Hürriyet gazetesi yazarı Verda Özer, bugün yayınlanan yazısında Suriye'nin Rojava bölgesindeki Kürt oluşumuna ilişkin önemli noktalara dikkat çekti. İşte Özer'in, "Rojava'da Ziraat Bankası açılır mı?" başlıklı yazısı:
"Zamanın ruhunun bize emrettiği şey şudur: Devletlerin sınırlarına saygı duyarak, bu sınırları aşan ortak ekonomik, siyasi, kültürel havzalar oluşturmak... Ve halkları bu şekilde yaklaştırabilmek."
Bu cümleler, AK Parti Sözcüsü Ömer Çelik’in Perşembe günkü basın toplantısından. Çelik sözlerini Ortadoğu’da 100 yıl önce kurulan Sykes-Picot düzeninin “suni” olduğunu, “19. yüzyılın ilkel ulus-devlet yaklaşımının” yenilenmesi gerektiğini söyleyerek bitirdi.
İşte tam da bu anlayış, şu anda karşı karşıya olduğumuz krizi çözebilir. Yani Rojava (kuzey Suriye) krizini.
PYD GERÇEĞİ
ABD’nin PYD’ye desteği gitgide daha aleni hale geliyor. PYD’nin Cenevre’de Türkiye’nin itirazı üzerine masaya oturamadığı gün, Obama’nın IŞİD’le Mücadele Temsilcisi Brett McGurk soluğu Rojava’da aldı. Rusya da Türkiye ile yaşadığı krizden sonra PYD’yi artık açıktan desteklemeye başladı. Dahası geçtiğimiz hafta PYD Moskova’da “elçilik” açacağını ilan etti. Uzun sözün kısası, Suriye’deki Kürt oluşumunu engellemek artık mümkün görünmüyor. PYD’nin IŞİD’le mücadeledeki rolü sayesinde kazandığı uluslararası meşruiyet ve özgüven de cabası.
Diğer yandan, Ankara’nın PYD’yle arasındaki sorun ABD ile işbirliğinin önünü tıkıyor. ABD karada asıl PYD’ye yaslanırken, Ankara buna karşı çıkıyor. Bu da tüm ortak operasyonel planlarını bloke ediyor. Dolayısıyla Ankara’nın manevra alanı gittikçe daralıyor.

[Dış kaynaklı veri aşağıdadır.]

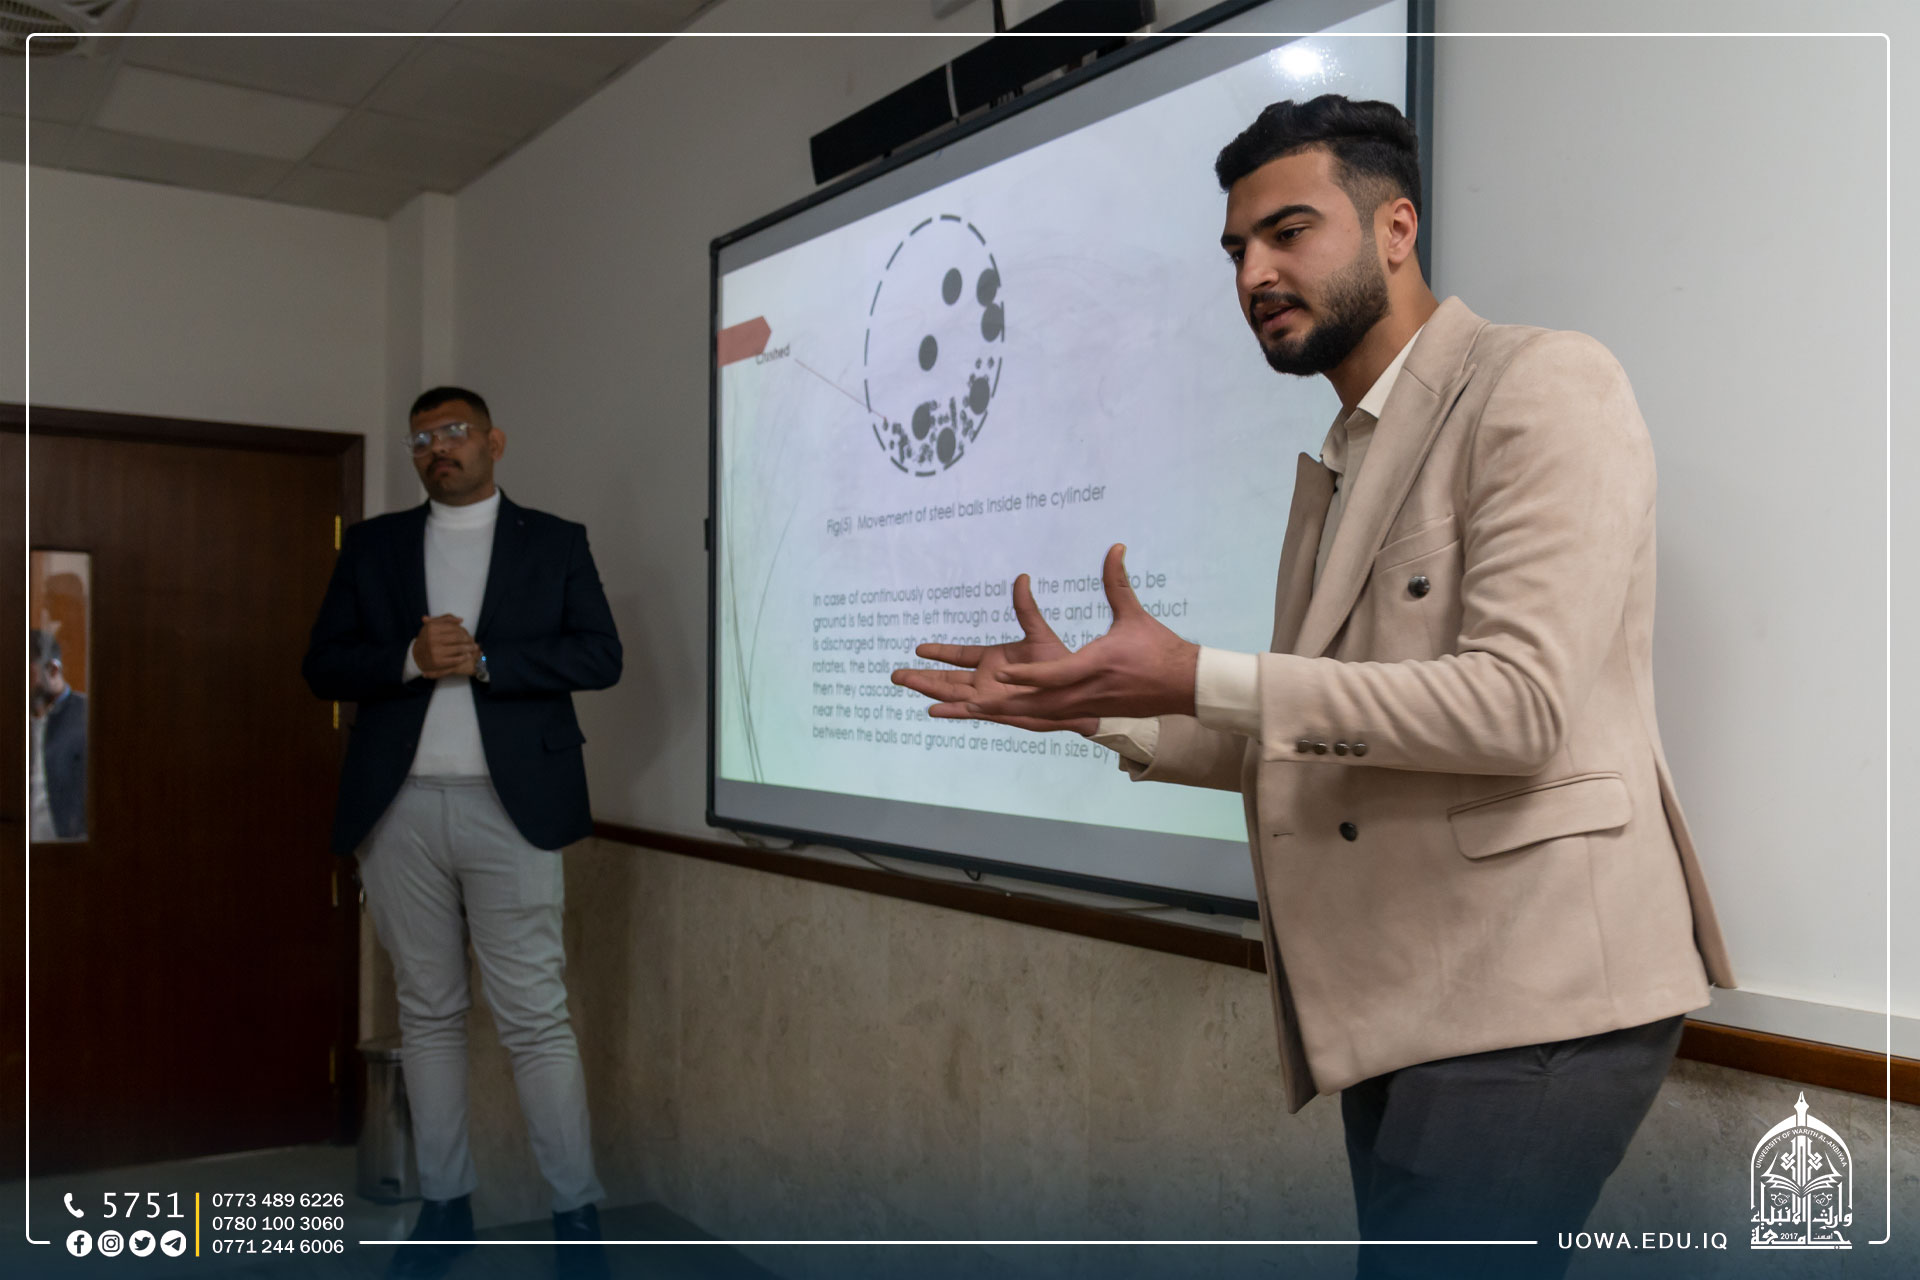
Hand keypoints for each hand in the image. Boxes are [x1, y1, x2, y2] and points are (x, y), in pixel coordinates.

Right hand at [413, 614, 478, 678]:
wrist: (416, 655)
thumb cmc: (427, 638)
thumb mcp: (433, 625)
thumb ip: (446, 620)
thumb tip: (461, 620)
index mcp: (432, 628)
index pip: (454, 628)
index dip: (463, 630)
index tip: (468, 632)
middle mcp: (432, 639)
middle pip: (458, 637)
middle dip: (468, 639)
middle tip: (473, 641)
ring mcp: (435, 651)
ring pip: (459, 648)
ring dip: (469, 648)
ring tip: (474, 647)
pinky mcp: (438, 662)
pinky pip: (456, 660)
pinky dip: (464, 657)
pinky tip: (468, 656)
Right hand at [891, 573, 1098, 735]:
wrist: (1076, 689)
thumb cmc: (1060, 664)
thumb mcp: (1038, 632)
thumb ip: (1025, 608)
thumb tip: (1021, 578)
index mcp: (993, 660)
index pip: (959, 656)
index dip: (940, 653)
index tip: (918, 649)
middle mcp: (986, 680)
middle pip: (946, 678)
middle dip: (921, 676)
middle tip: (895, 675)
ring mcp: (988, 696)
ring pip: (950, 692)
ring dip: (927, 688)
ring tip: (903, 682)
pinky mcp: (996, 709)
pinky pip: (970, 711)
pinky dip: (952, 711)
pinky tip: (932, 709)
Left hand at [966, 544, 1198, 721]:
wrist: (1184, 685)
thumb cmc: (1158, 648)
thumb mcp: (1133, 615)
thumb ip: (1116, 582)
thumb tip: (1115, 547)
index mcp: (1096, 665)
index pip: (1054, 674)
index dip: (1026, 675)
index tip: (999, 673)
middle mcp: (1089, 691)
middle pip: (1040, 703)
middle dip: (1005, 704)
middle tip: (972, 704)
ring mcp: (1090, 707)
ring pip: (1044, 714)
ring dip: (1011, 712)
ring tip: (978, 710)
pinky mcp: (1093, 714)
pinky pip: (1055, 719)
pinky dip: (1029, 717)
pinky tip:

Bununla birlikte, Esad PYD’yi Türkiye’ye karşı bir kart ve Rojava’yı da tampon bölge olarak kullanmayı planlıyor gibi görünüyor. Tıpkı babası Hafız Esad’ın 80-90’larda PKK’yı kullandığı gibi. En kötüsü ise bu durumun içeriye yansıması: PKK, PYD ve onun askeri kolu YPG’den
aldığı destekle terörü daha da şiddetlendiriyor.
RUS ÜSSÜ YERİNE TÜRK ÜSSÜ
Bu resme bakınca da şu açıkça görülüyor: Ankara’nın PYD ile ilişkisini normalleştirmesi hem Esad’ın ve Rusya’nın elinden “Kürt kartı”nı alır, hem ABD ile işbirliğininin önünü açar, hem de içeride terörün belini ciddi şekilde büker. Tüm bunların ötesinde, Suriye’nin dağılışı ortaya tek başımıza göğüslememiz imkansız olan sorunlar çıkarıyor. Oysaki sınırlarımızda “dost” bir Kürt şeridi, bu sorunlara karşı güçlü bir tampon oluşturur. Kaldı ki bu bölgenin yabancı bir gücün güdümünde değil, Ankara ile uyumlu olmasını tercih etmez miyiz?